If my face hadn’t been red from the fire, and what White had to say to me, it would have been the color of steamed lobster after listening to that judge. He gave her the temporary injunction that she asked, of twenty-four hours, sight unseen. Then next day he heard the case, with Mace on deck as defendant, and ten other operators that were going to chip in and pay the cost of what they were going to do, and about a hundred newspaper reporters, photographers, townspeople, and God knows who-all. I hated it with everything there was in me. I hated it I had promised Mace, and had to renege, I hated it the fire was still going on, I hated it that we had caused a community catastrophe, and were trying to use it for our own gain. But I couldn’t turn against her, and I had to go on the stand and say that while I had given Mace a tentative promise, I’d gone into the matter further and come to the conclusion that our interest was seriously involved if we destroyed the well; that experience had shown that as soon as the pressure eased, with the escape of gas, the fire could easily be controlled; that a little time was the main factor, and that we were entitled to it; that all danger to surrounding property had been abated by the fire department; that no emergency any longer existed. I stepped down, and there were arguments by lawyers, especially by this young guy Horlacher that she had called up that night, and had a huddle with at her house, without me being present at all. After a while the judge took off his glasses, polished them with his handkerchief, then began swinging them back and forth by one earpiece, while he thought. Every so often he’d look outside, in the direction of the hill, where you could see the thing, burning brighter than ever. Then he began to talk. He talked mainly at me. He said it was common knowledge I had accepted a job, a job of grave responsibilities, which I had no capacity to hold, either in the matter of training, or by temperamental fitness. He said it had been alleged repeatedly in t
he newspapers, and not denied so far as he knew, that the catastrophe had been brought on by my negligence, a negligence all the more egregious in that science had relegated such things to the past, or had so relegated it if the most elementary appliances were properly utilized, which they were not. He said the fire involved the whole town, and especially every participant in the Signal Hill field. He said for me then to resist, on the basis of specious, trifling, and as he suspected, insincere arguments, the relief which public-spirited citizens were willing to provide, at their own expense, was an exhibition of contumacity unparalleled in his knowledge. He said my real motives, whatever they might be, were a subject on which he was not informed, but he could only wish it lay within the power of the court to punish me, and severely. He said in view of all these considerations, and the emergency, he was denying the application with the harshest rebuke he knew how to administer—costs to the plaintiff.
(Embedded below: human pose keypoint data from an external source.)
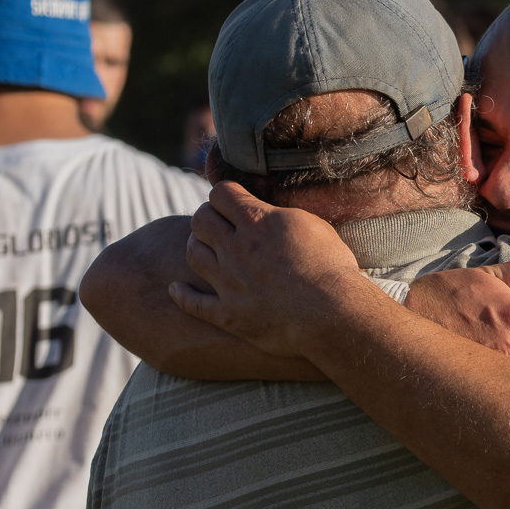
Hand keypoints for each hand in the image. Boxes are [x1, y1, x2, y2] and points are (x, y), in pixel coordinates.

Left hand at [172, 184, 365, 354]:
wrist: (334, 315)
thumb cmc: (332, 269)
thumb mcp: (313, 226)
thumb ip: (282, 217)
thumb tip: (271, 213)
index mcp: (257, 222)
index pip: (220, 193)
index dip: (225, 195)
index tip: (232, 202)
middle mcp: (236, 249)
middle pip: (200, 220)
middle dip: (208, 218)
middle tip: (219, 226)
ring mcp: (229, 283)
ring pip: (193, 255)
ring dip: (196, 248)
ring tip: (206, 250)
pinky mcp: (229, 315)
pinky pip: (193, 303)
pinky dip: (182, 295)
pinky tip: (176, 289)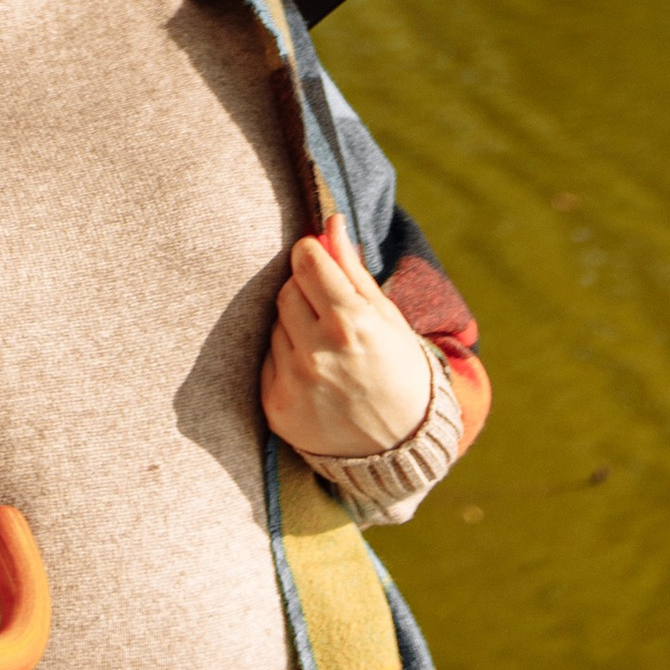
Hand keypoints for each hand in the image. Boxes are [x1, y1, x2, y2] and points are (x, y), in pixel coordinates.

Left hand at [261, 216, 435, 461]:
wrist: (400, 447)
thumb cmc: (400, 370)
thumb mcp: (386, 317)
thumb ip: (352, 269)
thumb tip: (330, 222)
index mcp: (350, 323)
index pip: (305, 261)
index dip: (312, 255)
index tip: (318, 260)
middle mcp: (317, 352)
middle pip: (286, 291)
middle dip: (305, 291)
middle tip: (329, 312)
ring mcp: (294, 382)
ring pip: (277, 326)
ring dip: (296, 328)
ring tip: (328, 350)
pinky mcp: (275, 406)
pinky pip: (269, 360)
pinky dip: (287, 360)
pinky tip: (316, 375)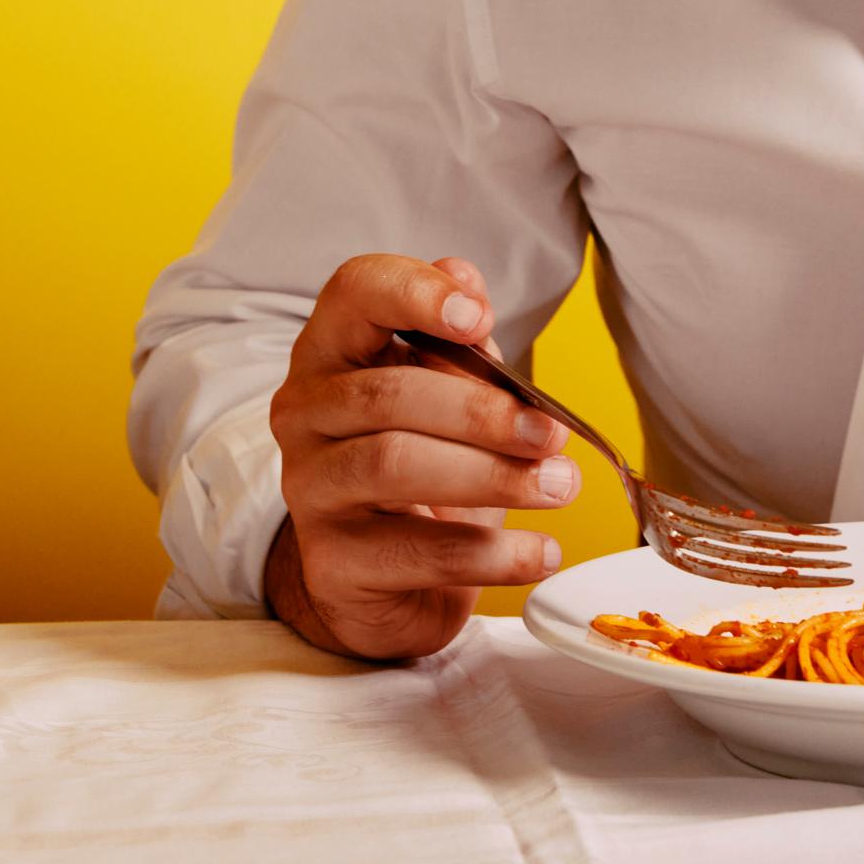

In the corridor, Mr. Slemp, the state oil and gas man, grabbed me by both lapels and all but shook me: “What are you trying to get away with, Dillon? Do you know what this is I’ve got in my hand? It’s an order, requiring you to abate that nuisance, that threat to this whole oil field, by shooting that well or whatever means there are available to you! By doing, at your own expense, exactly what they’re now getting ready to do, free—at least to you. That’s it, I sat there, listening to that judge, letting him sock it to you in words, and not doing what I had a perfectly good legal right to, sock it to you in dollars, grief, and sweat. You hear me, Dillon?”
“I hear you.”
“You’re in luck and you don’t know it.”
“O.K., you said it.”
“Don’t expect me to say it twice.”
He turned and went off. She had been trying to get a word in edgewise, and tell him it was her, not me, that had cooked the thing up. That didn’t take care of me feeling more and more like one of those untouchables they’ve got in India, or maybe a leper with a couple of hands and a foot missing. I must have looked glum, because she said: “I’m sorry, Jack.”